## Recorded information:
◆ ◆ ◆ ◆ ◆

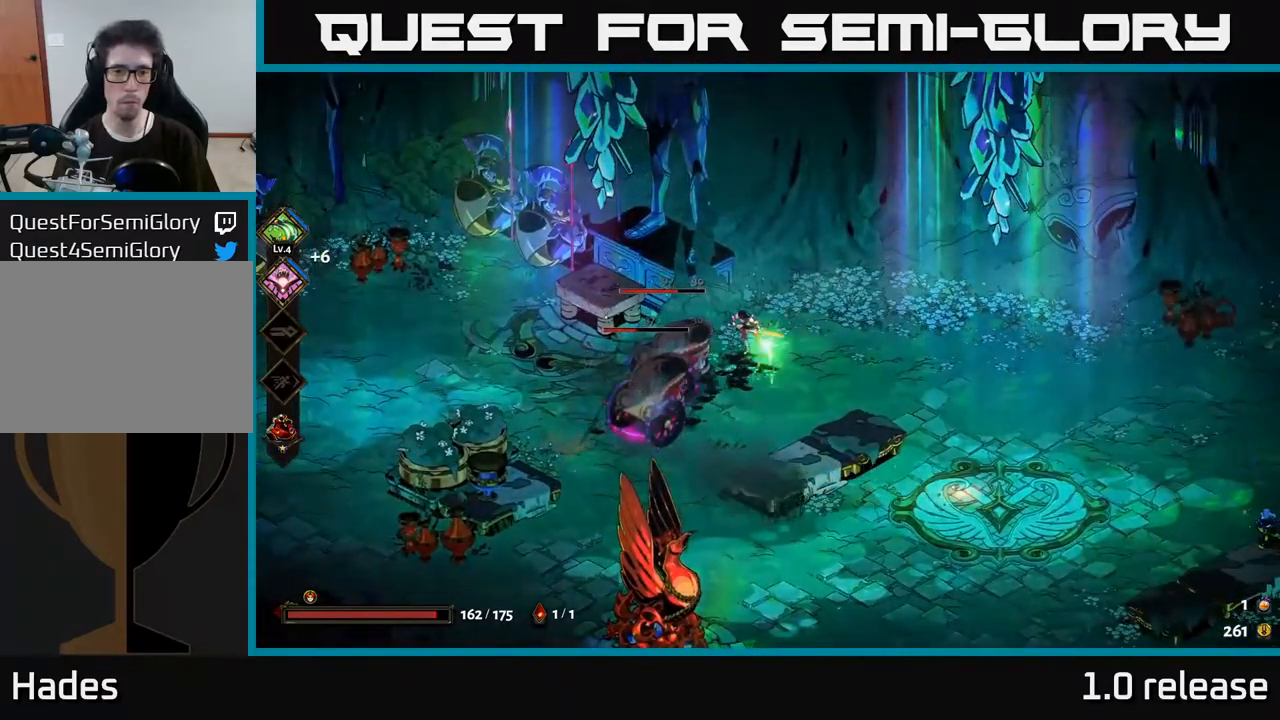
{"buttons": ["X"], "left_stick": "left", "right_stick": "center", "events": [[33, "X", "down"], [133, "X", "up"], [233, "X", "down"], [350, "X", "up"], [433, "X", "down"]]}
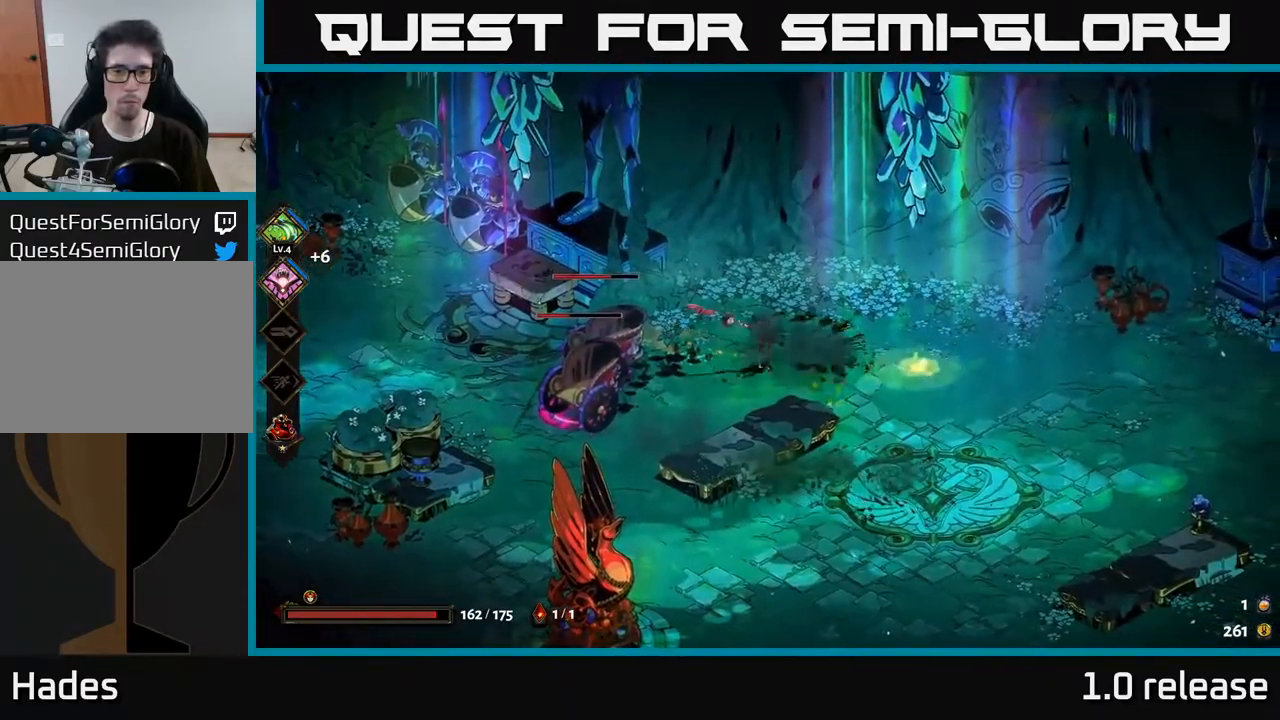
{"buttons": ["A"], "left_stick": "left", "right_stick": "center", "events": [[50, "X", "up"], [133, "X", "down"], [266, "X", "up"], [333, "X", "down"], [450, "A", "down"], [450, "X", "up"]]}
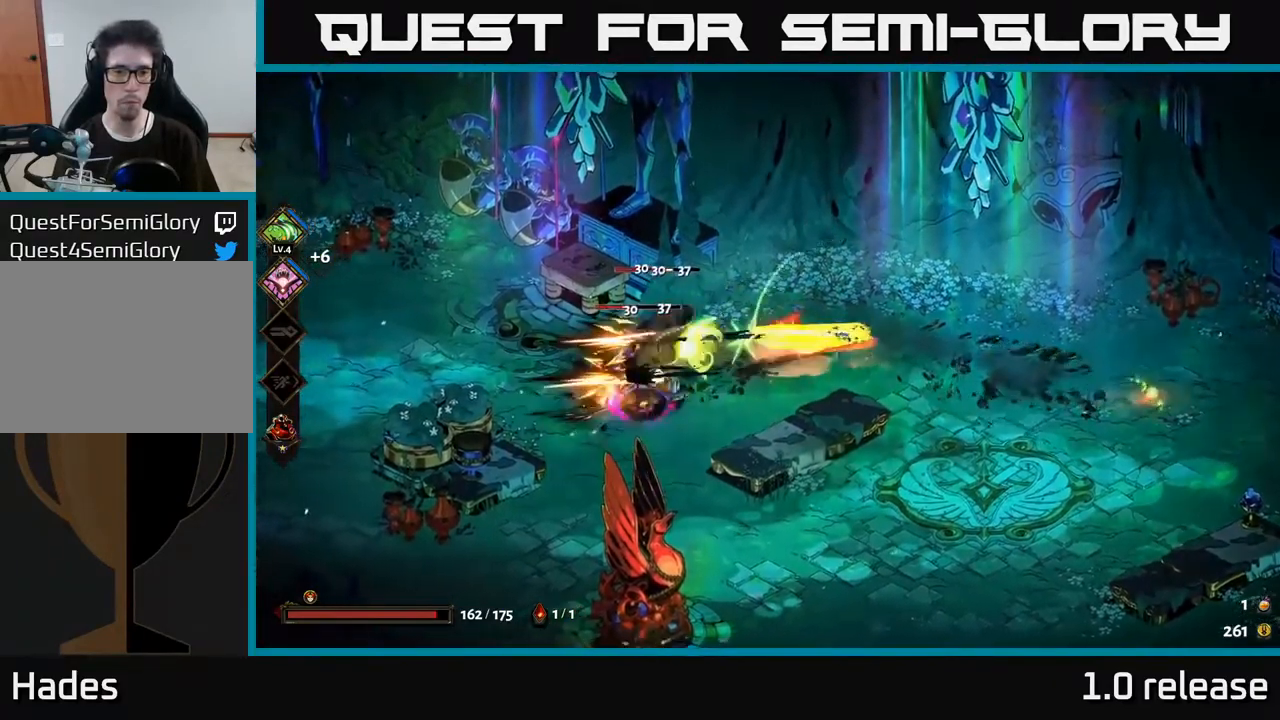
{"buttons": [], "left_stick": "up-right", "right_stick": "center", "events": [[50, "X", "down"], [100, "X", "up"], [183, "left_stick", "down-left"], [200, "X", "down"], [233, "A", "up"], [283, "A", "down"], [300, "A", "up"], [300, "X", "up"], [316, "left_stick", "down-right"], [350, "A", "down"], [366, "X", "down"], [383, "A", "up"], [400, "left_stick", "right"], [466, "X", "up"], [500, "left_stick", "up-right"]]}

◆ ◆ ◆ ◆ ◆

Each line of the material goes into your copy unchanged, but no picture does.

{"buttons": ["X"], "left_stick": "left", "right_stick": "center", "events": [[33, "X", "down"], [133, "X", "up"], [233, "X", "down"], [350, "X", "up"], [433, "X", "down"]]}
{"buttons": ["A"], "left_stick": "left", "right_stick": "center", "events": [[50, "X", "up"], [133, "X", "down"], [266, "X", "up"], [333, "X", "down"], [450, "A", "down"], [450, "X", "up"]]}
{"buttons": [], "left_stick": "up-right", "right_stick": "center", "events": [[50, "X", "down"], [100, "X", "up"], [183, "left_stick", "down-left"], [200, "X", "down"], [233, "A", "up"], [283, "A", "down"], [300, "A", "up"], [300, "X", "up"], [316, "left_stick", "down-right"], [350, "A", "down"], [366, "X", "down"], [383, "A", "up"], [400, "left_stick", "right"], [466, "X", "up"], [500, "left_stick", "up-right"]]}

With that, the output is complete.